Fantasy fallout from the revised Betts deal

After a change in the terms of the Mookie Betts trade, Joc Pederson, left, will now remain with the Dodgers, while Alex Verdugo heads to Boston. AP

After six long days, the Mookie Betts trade finally appears to be complete. While the original proposal, which included prospect Brusdar Graterol going from the Minnesota Twins to the Boston Red Sox, was the more compelling one for all the non-Betts parts involved than the revised one, there's still plenty to note from a fantasy angle.

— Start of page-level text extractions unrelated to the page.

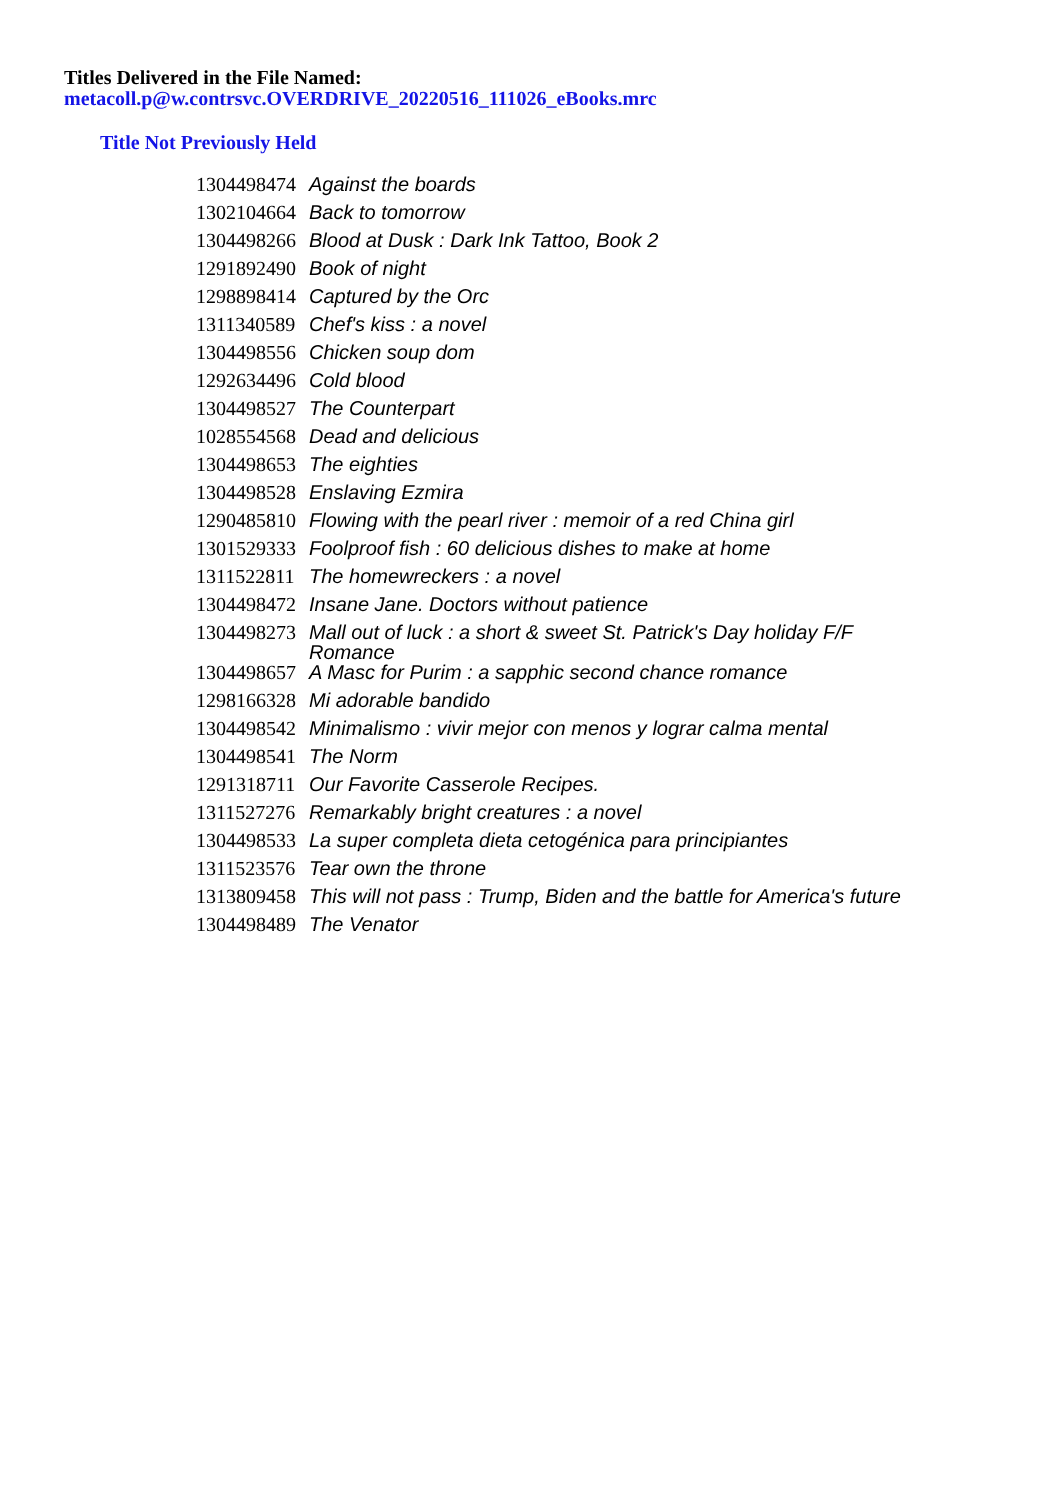Titles Delivered in the File Named:
metacoll.p@w.contrsvc.OVERDRIVE_20220516_111026_eBooks.mrc
Title Not Previously Held
| 1304498474 | Against the boards |
| 1302104664 | Back to tomorrow |
| 1304498266 | Blood at Dusk : Dark Ink Tattoo, Book 2 |
| 1291892490 | Book of night |
| 1298898414 | Captured by the Orc |
| 1311340589 | Chef's kiss : a novel |
| 1304498556 | Chicken soup dom |
| 1292634496 | Cold blood |
| 1304498527 | The Counterpart |
| 1028554568 | Dead and delicious |
| 1304498653 | The eighties |
| 1304498528 | Enslaving Ezmira |
| 1290485810 | Flowing with the pearl river : memoir of a red China girl |
| 1301529333 | Foolproof fish : 60 delicious dishes to make at home |
| 1311522811 | The homewreckers : a novel |
| 1304498472 | Insane Jane. Doctors without patience |
| 1304498273 | Mall out of luck : a short & sweet St. Patrick's Day holiday F/F Romance |
| 1304498657 | A Masc for Purim : a sapphic second chance romance |
| 1298166328 | Mi adorable bandido |
| 1304498542 | Minimalismo : vivir mejor con menos y lograr calma mental |
| 1304498541 | The Norm |
| 1291318711 | Our Favorite Casserole Recipes. |
| 1311527276 | Remarkably bright creatures : a novel |
| 1304498533 | La super completa dieta cetogénica para principiantes |
| 1311523576 | Tear own the throne |
| 1313809458 | This will not pass : Trump, Biden and the battle for America's future |
| 1304498489 | The Venator |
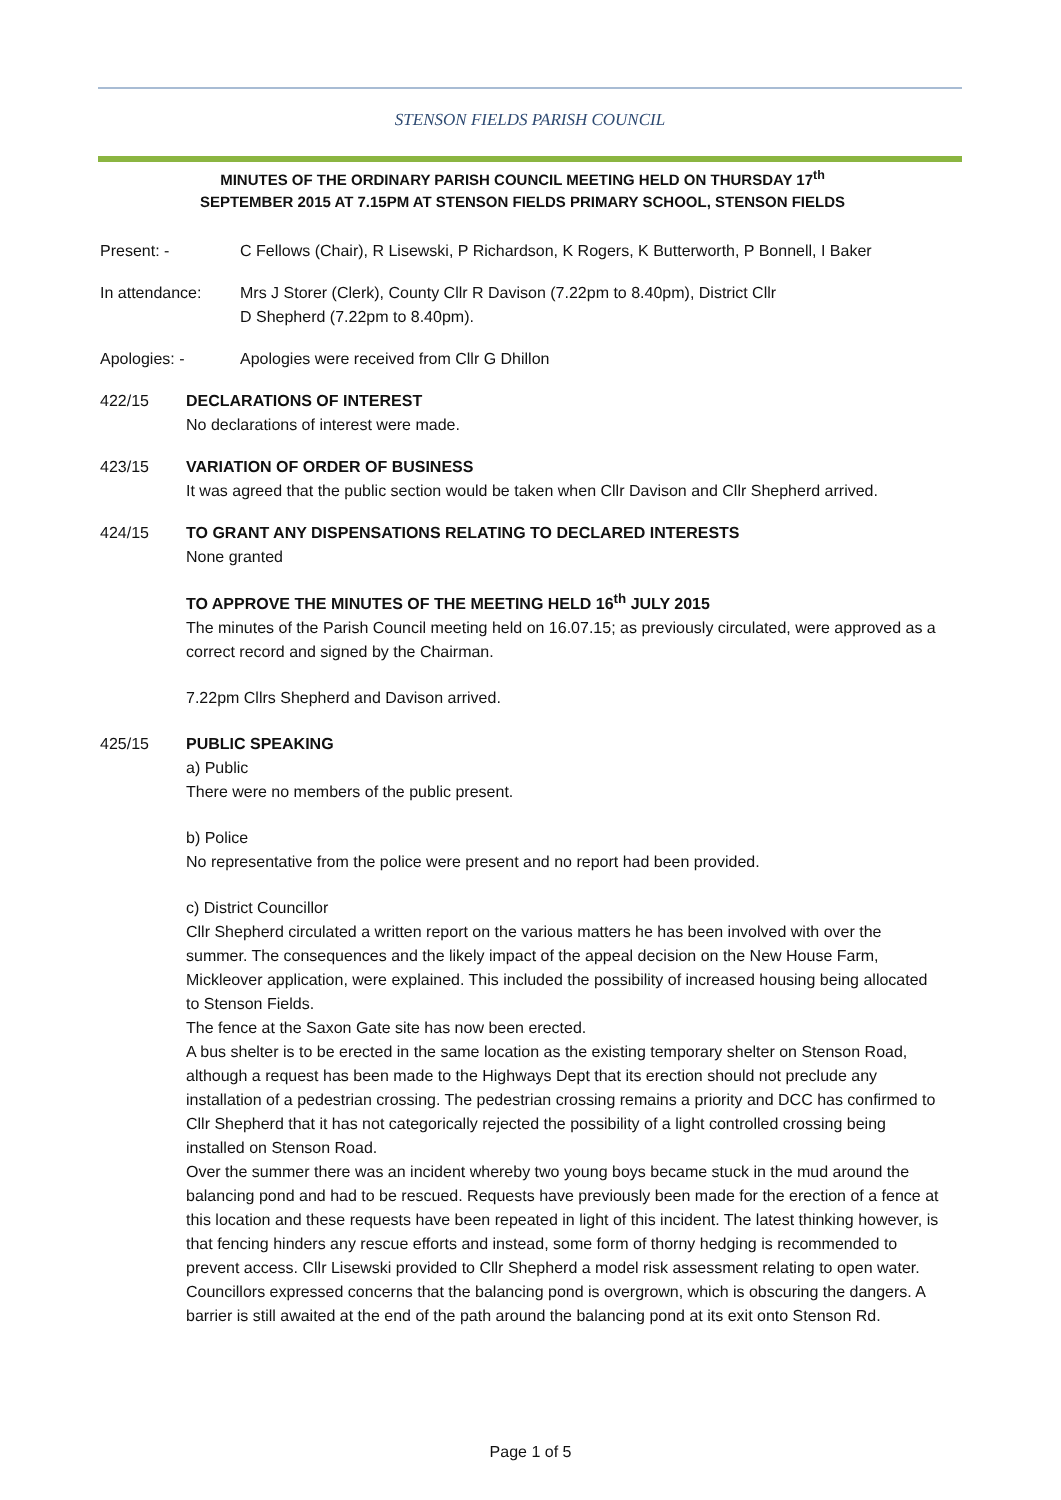STENSON FIELDS PARISH COUNCIL
MINUTES OF THE ORDINARY PARISH COUNCIL MEETING HELD ON THURSDAY 17<sup>th</sup>
SEPTEMBER 2015 AT 7.15PM AT STENSON FIELDS PRIMARY SCHOOL, STENSON FIELDS
Present: - C Fellows (Chair), R Lisewski, P Richardson, K Rogers, K Butterworth, P Bonnell, I Baker
In attendance: Mrs J Storer (Clerk), County Cllr R Davison (7.22pm to 8.40pm), District Cllr
D Shepherd (7.22pm to 8.40pm).
Apologies: - Apologies were received from Cllr G Dhillon
422/15 DECLARATIONS OF INTEREST
No declarations of interest were made.
423/15 VARIATION OF ORDER OF BUSINESS
It was agreed that the public section would be taken when Cllr Davison and Cllr Shepherd arrived.
424/15 TO GRANT ANY DISPENSATIONS RELATING TO DECLARED INTERESTS
None granted
TO APPROVE THE MINUTES OF THE MEETING HELD 16<sup>th</sup> JULY 2015
The minutes of the Parish Council meeting held on 16.07.15; as previously circulated, were approved as a correct record and signed by the Chairman.
7.22pm Cllrs Shepherd and Davison arrived.
425/15 PUBLIC SPEAKING
a) Public
There were no members of the public present.
b) Police
No representative from the police were present and no report had been provided.
c) District Councillor
Cllr Shepherd circulated a written report on the various matters he has been involved with over the summer. The consequences and the likely impact of the appeal decision on the New House Farm, Mickleover application, were explained. This included the possibility of increased housing being allocated to Stenson Fields.
The fence at the Saxon Gate site has now been erected.
A bus shelter is to be erected in the same location as the existing temporary shelter on Stenson Road, although a request has been made to the Highways Dept that its erection should not preclude any installation of a pedestrian crossing. The pedestrian crossing remains a priority and DCC has confirmed to Cllr Shepherd that it has not categorically rejected the possibility of a light controlled crossing being installed on Stenson Road.
Over the summer there was an incident whereby two young boys became stuck in the mud around the balancing pond and had to be rescued. Requests have previously been made for the erection of a fence at this location and these requests have been repeated in light of this incident. The latest thinking however, is that fencing hinders any rescue efforts and instead, some form of thorny hedging is recommended to prevent access. Cllr Lisewski provided to Cllr Shepherd a model risk assessment relating to open water. Councillors expressed concerns that the balancing pond is overgrown, which is obscuring the dangers. A barrier is still awaited at the end of the path around the balancing pond at its exit onto Stenson Rd.
Page 1 of 5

Kenta Maeda, dealt by the Los Angeles Dodgers to the Twins in both iterations, should experience a boost in value despite the league switch. Since finishing 19th among starting pitchers on the 2016 Player Rater and 47th among starters in wins above replacement that season, Maeda has averaged 24 starts, 11 relief appearances and 138 innings pitched over the past three years, bouncing back and forth between the rotation and bullpen to make his management in fantasy leagues more difficult. In Minnesota, he should be a full-time starter capable of 30-plus starts and 170-plus innings. Considering that his 2016-19 FIP ranked 36th (3.71) and his WHIP 24th (1.15) out of 164 qualifiers, that would make him a pretty good one. That should also vault him up a couple of spots among my starting pitchers, to No. 45, as the firmer role lends more confidence in drafting him.

The Red Sox should also present greater opportunities for two players they acquired from the Dodgers: OF Alex Verdugo and SS Jeter Downs. Verdugo, who batted .294/.342/.475 in 106 games before suffering an oblique injury in August, should replace Betts in right field for Boston. He has .290-20 potential if he's granted everyday at-bats and can stay healthy. Certainly he's a more interesting fantasy option now than new teammate Jackie Bradley Jr., belonging in the top 70 at the position, in the same general area you'd find a Kole Calhoun or Franmil Reyes.

Downs, a .276/.362/527 hitter in 119 games split between Class-A Rancho Cucamonga and Double-A Tulsa in 2019, is a top-100 prospect who should take over as the franchise's top prospect and has an outside chance of reaching the majors in late 2020. He's a middle infielder with five-category rotisserie potential, as well as strong enough patience and extra-base ability at the plate to be a good find in points-based leagues. Plus, second base appears to be a position of long-term need for the Red Sox. The addition of catching prospect Connor Wong, while less notable for fantasy since he's probably more than a year away and not necessarily a high-impact type, only helps strengthen the deal for the Red Sox in comparison to the original one.

Graterol, who was headed to the Red Sox in the original proposal but now lands with the Dodgers, has a 100 mph sinker and solid slider. It's not unusual that the Twins regarded him as more of a reliever than a starter when they auditioned him in the majors late last year, and the Dodgers can certainly use him in that role in 2020. Considering Kenley Jansen's 2018 and '19 struggles, Graterol could quickly put himself in position as the team's closer of the future, and he's well worth an NL-only or dynasty stash.

Luke Raley, the final piece involved who went from the Twins to the Dodgers, slashed .302/.362/.516 in 33 games for Triple-A Rochester and could fit the platoon-type role that the Dodgers seem to love. He's not fantasy-relevant for now but might become a daily-league consideration if promoted.